Thanks! I just grabbed a 200gb s3700. Should meet my needs.
Hi, I know this POST is a little old but an excellent reference post at that. I upgraded my FreeNAS home lab with a Kingston 240GB V300 SSD Flash Drive. I added it as an LOG to the existing zpool using NFS in a vSphere environment. My performance is nine fold on a storage vMotion. My previous Windows 7 template vmdk flat file (13GB/32GB) which took 45 minutes to storage vMotion now takes 5 minutes. A huge time saver; I am a happy camper.
[root@nas2]13567553 -rw——- 1 root wheel 32G Dec 8 16:25 Template-Windows7SP1-Patched-May-2016-flat.vmdk
– Bare Metal FreeNAS
– Build FreeNAS-9.10.1-U4 (ec9a7d3)
– Platform Intel(R) Core(TM) i5-3470 CPU @ 3.20GHz
– Memory 16241MB
Jeff
Thank you for this benchmark.

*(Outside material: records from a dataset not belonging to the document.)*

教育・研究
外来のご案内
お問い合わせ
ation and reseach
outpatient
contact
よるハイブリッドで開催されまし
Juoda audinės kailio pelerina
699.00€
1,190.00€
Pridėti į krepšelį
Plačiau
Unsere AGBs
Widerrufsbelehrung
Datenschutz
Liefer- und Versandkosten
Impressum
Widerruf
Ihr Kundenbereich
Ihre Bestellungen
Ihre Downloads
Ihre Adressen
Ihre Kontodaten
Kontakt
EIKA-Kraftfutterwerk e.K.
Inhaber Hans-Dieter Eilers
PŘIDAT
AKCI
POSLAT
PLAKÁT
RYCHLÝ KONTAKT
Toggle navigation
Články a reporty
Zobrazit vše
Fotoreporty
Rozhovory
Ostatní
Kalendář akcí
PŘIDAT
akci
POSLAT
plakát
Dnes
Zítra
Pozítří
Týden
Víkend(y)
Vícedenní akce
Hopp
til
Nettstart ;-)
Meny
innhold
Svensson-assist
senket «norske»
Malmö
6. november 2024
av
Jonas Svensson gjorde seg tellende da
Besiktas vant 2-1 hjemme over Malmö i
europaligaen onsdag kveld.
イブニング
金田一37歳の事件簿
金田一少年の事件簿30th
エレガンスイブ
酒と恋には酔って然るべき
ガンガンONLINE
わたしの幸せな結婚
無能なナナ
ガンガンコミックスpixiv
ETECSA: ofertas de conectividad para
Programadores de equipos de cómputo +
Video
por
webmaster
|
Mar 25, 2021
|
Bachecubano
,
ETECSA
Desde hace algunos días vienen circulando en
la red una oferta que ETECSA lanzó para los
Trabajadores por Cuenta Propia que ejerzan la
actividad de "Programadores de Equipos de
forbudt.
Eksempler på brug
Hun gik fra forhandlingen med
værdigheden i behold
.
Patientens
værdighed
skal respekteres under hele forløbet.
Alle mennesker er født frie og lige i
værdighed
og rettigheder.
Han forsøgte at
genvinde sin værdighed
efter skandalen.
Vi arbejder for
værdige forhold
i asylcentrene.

It seem it is still relevant today.
With regard to the new S3520 models, as compared with the older S3500, according to Intel specifications, they seem much better suited to act as SLOG:
Given the smallest disk size of:
– 150GB (http://ark.intel.com/products/94037/Intel-SSD-DC-S3520-Series-150GB-2_5in-SATA-6Gbs-3D1-MLC)
for S3520,
Both smallest and comparable size of respectively:
– 80GB (http://ark.intel.com/products/74949/Intel-SSD-DC-S3500-Series-80GB-2_5in-SATA-6Gbs-20nm-MLC)
– 160GB (http://ark.intel.com/products/75679/Intel-SSD-DC-S3500-Series-160GB-2_5in-SATA-6Gbs-20nm-MLC)
for S3500,
And given the format:
S3500@80 / S3500@160 / S3520@150
– Write (MB/s): 100 / 175 / 165
– Write Latency (µs): 65 / 65 / 35(!!)
– Endurance (TBW): 45 / 100 / 412(!!)
– Read (MB/s): 340 / 475 / 180 <– of few concern for ZIL, but added for consistency
– Price* ($): 100 / 150 / 130
* As per Amazon.com 2017-05
With its 4 to 10 times higher endurance, much lower write latency (close to entry level zeus from what I understand), and low price tag, on paper, it seem like a great fit for ZIL. Not so much for most other usage though, with such low R/W speed.
Of course, one would have to apply practice to theory, with real devices.
I was not able to find a reliable benchmark online for the S3520.
Thanks for the info Alex, that looks like you’d get a noticeable performance gain. if I was buying today I’d probably go for the newer model.
I saw in your previous post that you used a vmdk stored on the ssd being tested for comparison. I have a FusionIO card, I can’t pass it through directly because FreeNAS doesn’t have the drivers, so I use it as a local datastore on my all-in-one running ESXi 5.5. I tried adding an SLOG via a thick provisioned vmdk on this datastore, similar to your test setup, but it didn’t seem to help and removed the SLOG. The drive is still there and was just revisiting this the other day, so I tried doing dd to it, and noticed I’m only getting like ~100MB/s writing to it. I’m assuming you didn’t see any speed limitations through this interface, any other ideas? Thanks.